As if on their own account the subject of Hawthorne's speech changed, strayed from the formal into utterly private territory. At first, he couldn't help but cringing at his unwonted bout of sentimentality, but then his words almost tumbled over each other as he finally allowed himself to whisper all those sweet nothings he had denied even his wife Almea in an age now long gone from living memory.

He was just telling Vryce how much he missed him when the atmosphere in the graveyard shifted.
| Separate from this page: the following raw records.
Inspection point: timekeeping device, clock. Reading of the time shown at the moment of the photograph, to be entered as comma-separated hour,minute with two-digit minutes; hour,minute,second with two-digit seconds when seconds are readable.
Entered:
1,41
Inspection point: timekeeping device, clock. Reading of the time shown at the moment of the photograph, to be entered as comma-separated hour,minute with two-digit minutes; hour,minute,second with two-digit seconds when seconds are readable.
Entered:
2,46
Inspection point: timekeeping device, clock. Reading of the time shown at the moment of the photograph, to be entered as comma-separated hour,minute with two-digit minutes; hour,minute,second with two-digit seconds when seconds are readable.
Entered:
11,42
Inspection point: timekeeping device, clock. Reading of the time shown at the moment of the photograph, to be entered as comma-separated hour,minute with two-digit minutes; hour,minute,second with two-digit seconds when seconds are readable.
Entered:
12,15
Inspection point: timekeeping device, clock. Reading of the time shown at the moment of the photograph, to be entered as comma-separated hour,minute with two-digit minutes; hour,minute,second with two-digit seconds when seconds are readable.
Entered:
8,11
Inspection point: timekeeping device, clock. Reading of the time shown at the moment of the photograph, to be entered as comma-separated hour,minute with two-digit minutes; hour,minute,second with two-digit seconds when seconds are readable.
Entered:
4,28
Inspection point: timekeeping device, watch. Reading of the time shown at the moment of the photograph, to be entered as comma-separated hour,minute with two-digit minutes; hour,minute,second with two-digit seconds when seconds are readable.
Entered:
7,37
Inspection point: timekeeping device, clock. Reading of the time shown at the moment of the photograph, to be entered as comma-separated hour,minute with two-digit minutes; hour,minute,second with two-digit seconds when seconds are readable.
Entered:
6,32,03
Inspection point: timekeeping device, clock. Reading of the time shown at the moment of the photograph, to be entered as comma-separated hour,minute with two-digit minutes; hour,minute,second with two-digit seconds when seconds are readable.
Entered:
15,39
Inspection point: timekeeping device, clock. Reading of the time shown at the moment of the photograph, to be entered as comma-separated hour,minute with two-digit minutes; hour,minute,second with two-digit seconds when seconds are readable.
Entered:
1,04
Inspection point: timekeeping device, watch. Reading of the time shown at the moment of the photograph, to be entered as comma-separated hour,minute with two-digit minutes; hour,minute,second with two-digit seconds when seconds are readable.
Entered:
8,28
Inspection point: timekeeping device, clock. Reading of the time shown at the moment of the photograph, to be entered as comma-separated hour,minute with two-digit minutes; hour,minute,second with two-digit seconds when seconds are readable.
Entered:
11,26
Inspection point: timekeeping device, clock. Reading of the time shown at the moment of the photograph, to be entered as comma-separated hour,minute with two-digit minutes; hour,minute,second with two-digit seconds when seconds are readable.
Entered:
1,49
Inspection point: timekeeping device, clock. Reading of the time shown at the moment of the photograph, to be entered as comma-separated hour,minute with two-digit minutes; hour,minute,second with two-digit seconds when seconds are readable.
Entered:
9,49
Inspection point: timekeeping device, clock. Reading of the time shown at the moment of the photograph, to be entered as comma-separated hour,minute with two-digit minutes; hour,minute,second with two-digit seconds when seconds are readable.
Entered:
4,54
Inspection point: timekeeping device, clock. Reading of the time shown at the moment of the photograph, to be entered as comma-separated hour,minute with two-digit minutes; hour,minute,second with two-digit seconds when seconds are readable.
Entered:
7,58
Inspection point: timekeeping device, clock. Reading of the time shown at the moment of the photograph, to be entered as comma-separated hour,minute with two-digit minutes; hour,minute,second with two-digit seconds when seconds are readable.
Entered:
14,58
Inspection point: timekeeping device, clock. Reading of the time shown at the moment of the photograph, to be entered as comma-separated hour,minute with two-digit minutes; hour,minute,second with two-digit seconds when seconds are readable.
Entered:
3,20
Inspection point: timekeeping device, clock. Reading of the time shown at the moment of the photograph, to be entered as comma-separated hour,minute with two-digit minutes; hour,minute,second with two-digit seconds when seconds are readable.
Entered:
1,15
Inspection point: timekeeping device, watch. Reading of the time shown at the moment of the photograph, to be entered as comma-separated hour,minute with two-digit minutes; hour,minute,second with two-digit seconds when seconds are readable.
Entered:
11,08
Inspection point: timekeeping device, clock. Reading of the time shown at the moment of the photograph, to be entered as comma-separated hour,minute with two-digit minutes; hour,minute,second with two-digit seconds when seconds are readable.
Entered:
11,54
The sky was still bright and blue high above him and the birds twittered their cheerful song in the grove of alter oak trees nearby, but all at once every rustling leaf seemed to murmur the warrior knight's name, and the light breeze caressing his face felt like a calloused hand gently wiping the treacherous moisture from his cheeks. Then a very faint, infinitely distant but utterly familiar presence lit up in his mind like a beacon banishing the shadows of old grief and loneliness, and Gerald smiled through his tears. The devastating quake of 1262 had finished what his own stupidity had started, separating their physical bodies till Judgement Day if such a thing would really ever come to pass, but their souls were still one, bound by a link so strong that it had outlasted death itself just as he had foretold what felt like an eternity ago. That was all he needed to know until the one God in His wisdom would hopefully reunite them one day.